## Using the information
1. Translate this sentence from the cover story about The Lamb Wins into Spanish: "Delon first got excited about music in high school."
2. In the cover story about The Lamb Wins, at what age did Delon become an Adventist?
3. Carry on the cover story about The Lamb Wins from the point where it stops.

## Extract provided
· · · · ·
January 6, 2014

Cover Story


See how the story ends, before the end begins . . .”

It was an unseasonably warm and sticky Sunday afternoon in October when Jennifer Jill Schwirzer escorted me out of her suburban Pennsylvania home and to my car. I had spent almost three hours in conversation with her, Delon Lawrence, and Lee Givhan. The creative minds and muscle behind the music production The Lamb Wins had performed with most of the artists on the CD the evening before, but fatigue didn’t show as they spoke animatedly about the project, their lives, their friendship, and their hopes.

So glad I had followed Jennifer’s project status e-mails during the past two years—and glad I had ventured out to cover the story and witness the music for myself—I hugged Jennifer one last time. With both Delon’s enthusiasm and Lee’s prayer for safe travels in mind, I gave a quick wave. Then I navigated my way back to New Jersey and then on to Maryland, an office camera and digital recorder carrying the memories of the weekend’s activities.

High School Meeting

Delon first got excited about music in high school. That’s where he met Lee.

During his lunch period in Central High School’s cafeteria, Delon, who became an Adventist at 12, would beatbox
1 while students rapped, unsavory lyrics and all. Delon explains, “I did the beats because I enjoyed it—I would preach to people, and then I would do that.”

One day during sophomore year Lee came over and started to rap to what Delon was beatboxing. Says Delon, “I was thinking,
This guy is amazing! He is using big words, and he isn’t really cursing.” From that moment the two started to collaborate musically.Lee wasn’t a Christian when the two met. Delon, who had roots in Pentecostalism, was utterly convicted about Adventism, and he did his best to live that faith: he wasn’t shy about telling others about Jesus. Early in their friendship there inevitably arose occasions when, says Lee, “we would make music, and I would say stuff that was really not in line with biblical principles.”
· · · · ·
## Entries shown
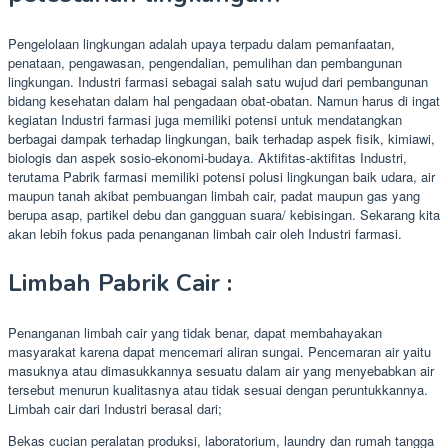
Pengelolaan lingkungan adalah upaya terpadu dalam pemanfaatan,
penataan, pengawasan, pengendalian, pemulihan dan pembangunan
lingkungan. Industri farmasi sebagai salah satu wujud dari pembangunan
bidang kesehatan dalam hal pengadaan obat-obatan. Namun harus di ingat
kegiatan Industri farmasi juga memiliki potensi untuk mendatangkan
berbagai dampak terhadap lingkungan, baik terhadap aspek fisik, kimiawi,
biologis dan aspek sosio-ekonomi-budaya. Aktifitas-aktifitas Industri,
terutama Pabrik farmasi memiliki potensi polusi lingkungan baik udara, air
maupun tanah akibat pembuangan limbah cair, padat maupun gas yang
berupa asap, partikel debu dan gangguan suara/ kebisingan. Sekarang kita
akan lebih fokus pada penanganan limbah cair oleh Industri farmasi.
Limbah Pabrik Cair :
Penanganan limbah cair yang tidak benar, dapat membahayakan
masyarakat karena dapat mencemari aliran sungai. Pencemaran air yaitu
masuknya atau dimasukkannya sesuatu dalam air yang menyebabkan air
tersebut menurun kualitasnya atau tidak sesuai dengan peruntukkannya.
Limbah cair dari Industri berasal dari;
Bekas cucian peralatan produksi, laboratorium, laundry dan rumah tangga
· · · · ·
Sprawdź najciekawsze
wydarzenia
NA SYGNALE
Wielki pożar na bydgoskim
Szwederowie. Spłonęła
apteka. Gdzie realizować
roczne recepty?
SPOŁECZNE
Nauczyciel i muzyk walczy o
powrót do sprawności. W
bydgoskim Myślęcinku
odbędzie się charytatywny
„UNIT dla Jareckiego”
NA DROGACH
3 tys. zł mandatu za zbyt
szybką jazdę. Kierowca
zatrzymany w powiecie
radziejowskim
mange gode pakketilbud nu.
· · · · ·
## Outputs in order
1. Delon se entusiasmó por primera vez con la música en la escuela secundaria.

2. At 12.

3.
Several times Delon suggested that the two stop making music together. “I wasn’t asking him to change; I just didn’t want to work on music that went against my faith and principles.”

Lee asked if there was any kind of compromise they could make between their two views. “I wanted to see where he was coming from,” says Lee. He started reading the Bible for 15 minutes a day but stopped—they both agreed it was wrong to force Bible study. Lee tried keeping the Sabbath in his own way—not going to parties, staying home, smoking marijuana, writing, journaling, and sometimes reading the Bible.2

Delon and Lee agreed that reading the Bible and trying to keep Sabbath just because of an agreement wasn’t the best approach. Eventually Lee got in touch with his grandmother in Alabama, who, he was surprised to discover, is an Adventist. She encouraged Lee to start observing the Sabbath again. Not yet fully ready for Adventist membership, Lee got baptized in a Sunday church as an acknowledgment that he believes in Jesus. He was still smoking. He was still in questionable relationships. He was also making a lot of money as a beer vender at the Phillies stadium. The breaking point came at a CD release party.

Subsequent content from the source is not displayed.